Momelotinib continues to show benefit in reducing splenic symptoms and anemia in myelofibrosis in the second-line setting, making it a likely first treatment choice, according to an expert from the University of Texas MD Anderson Cancer Center.
After demonstrating benefit in reducing anemia and splenic symptoms, momelotinib could become the optimal treatment option in the second-line setting for patients with myelofibrosis, according to Srdan Verstovsek, MD, PhD.
During the 2022 American Society of Hematology (ASH) Annual Meeting, CancerNetwork® spoke with Verstovsek, the United Energy Resources, Inc., Professor of Medicine and a hematologist-oncologist at the University of Texas MD Anderson Cancer Center in Houston, about findings from a pooled analysis of 3 phase 3 trials assessing momelotinib in patients with myelofibrosis.
In addition to feeling positive about the agent’s potential FDA approval in June 2023, Verstovsek stated that momelotinib could be the best treatment option for patient in the second-line setting.
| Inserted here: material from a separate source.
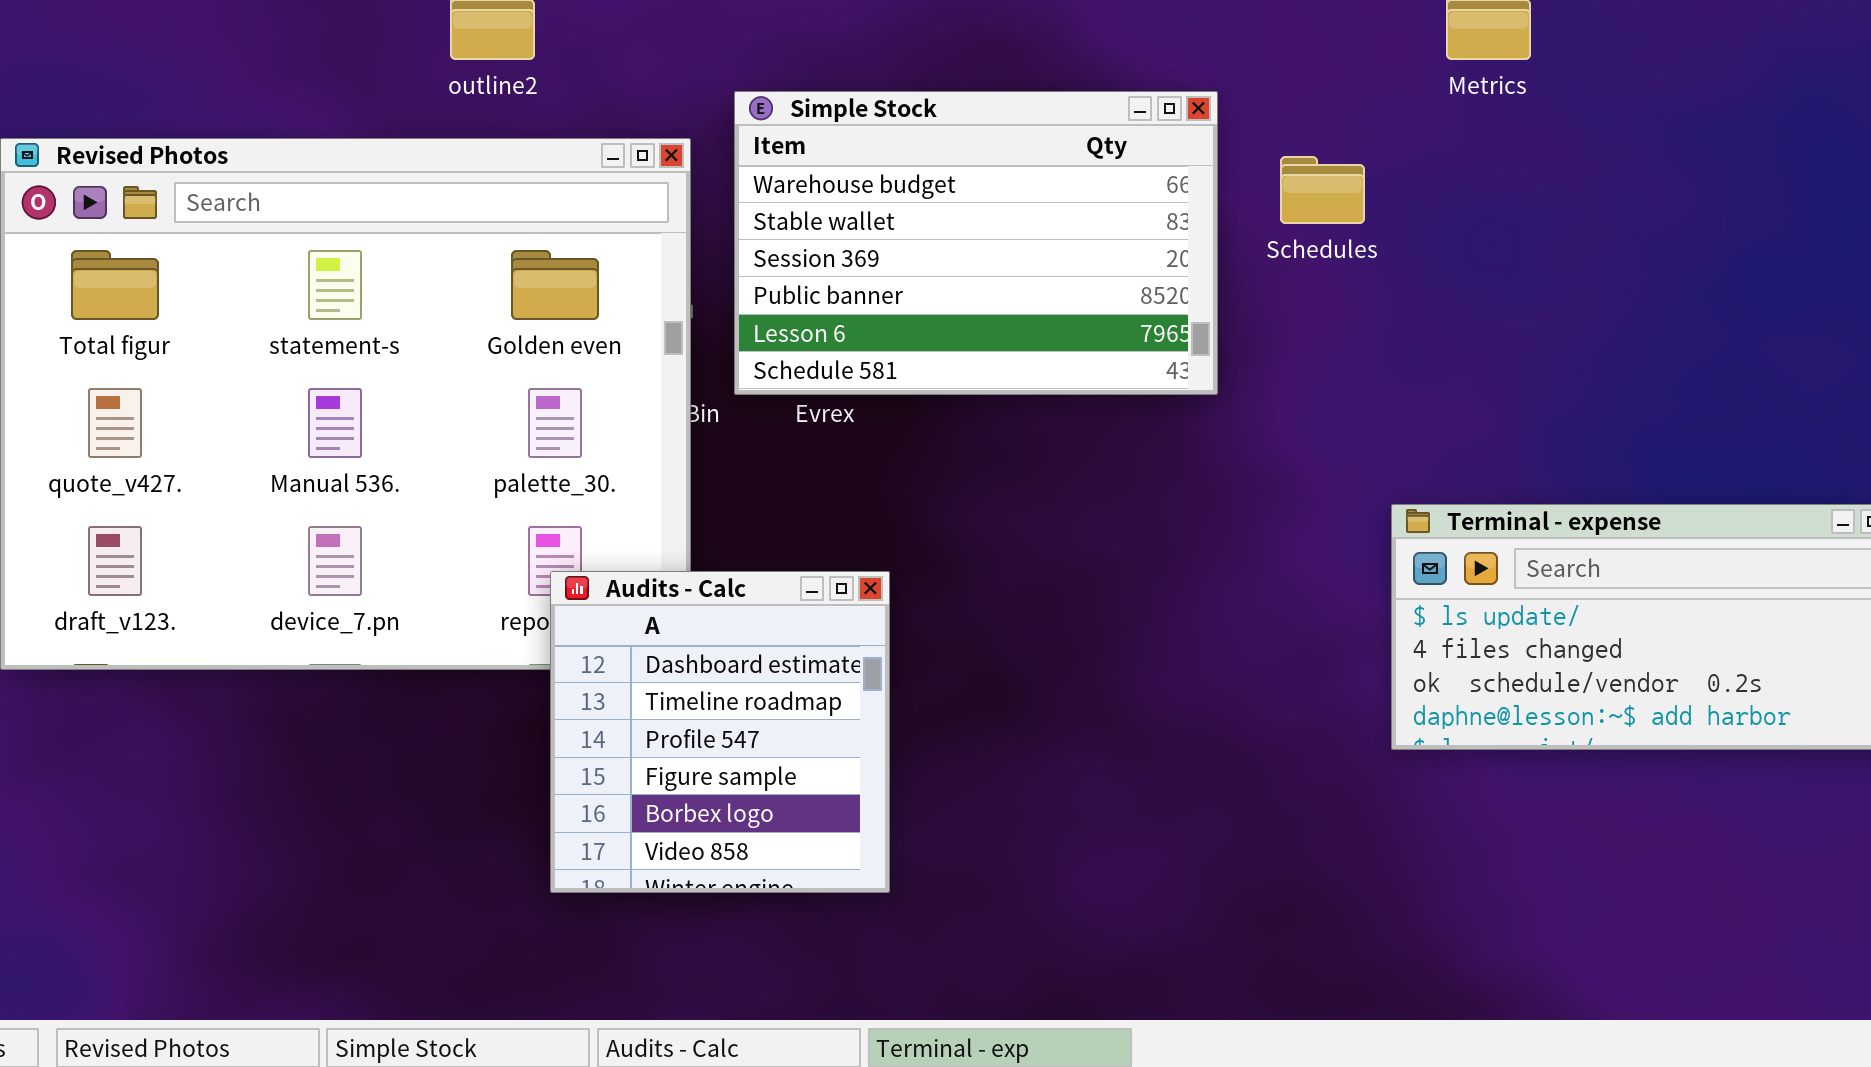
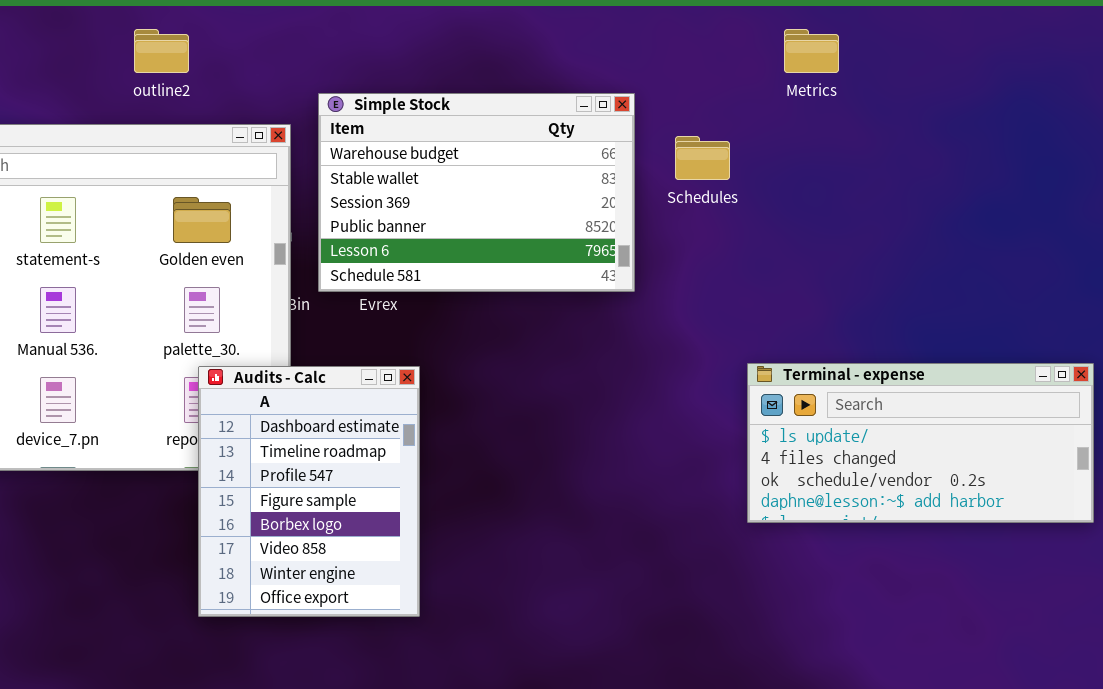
Audits - Calc: [550,571,890,893] -> [198,366,420,617], resized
When June of 2023 comes where we expect the decision by FDA as to whether [momelotinib should be] approved or not, I hope it will be because the study was really well done. It clearly shows the benefit in anemia and splenic symptoms. [We must quickly] find its place in the management of our patients with myelofibrosis, particularly in the setting the phase 3 randomized study was done in: the second-line setting where we struggle.
We don't have any therapy for anemia. If a patient has low platelets, this drug can be given to [them]. Of course, it can control the spleen if it has major problems. I would say that this drug may become the No. 1 choice of therapy in the second-line setting in myelofibrosis in the very near future.
Verstovsek S. Momelotinib (MMB) long-term safety: pooled data from three phase 3 randomized-controlled trials (RCTs). Presented at 2022 American Society of Hematology (ASH) Meeting and Exposition; December 10-13, 2022; abstract 4348.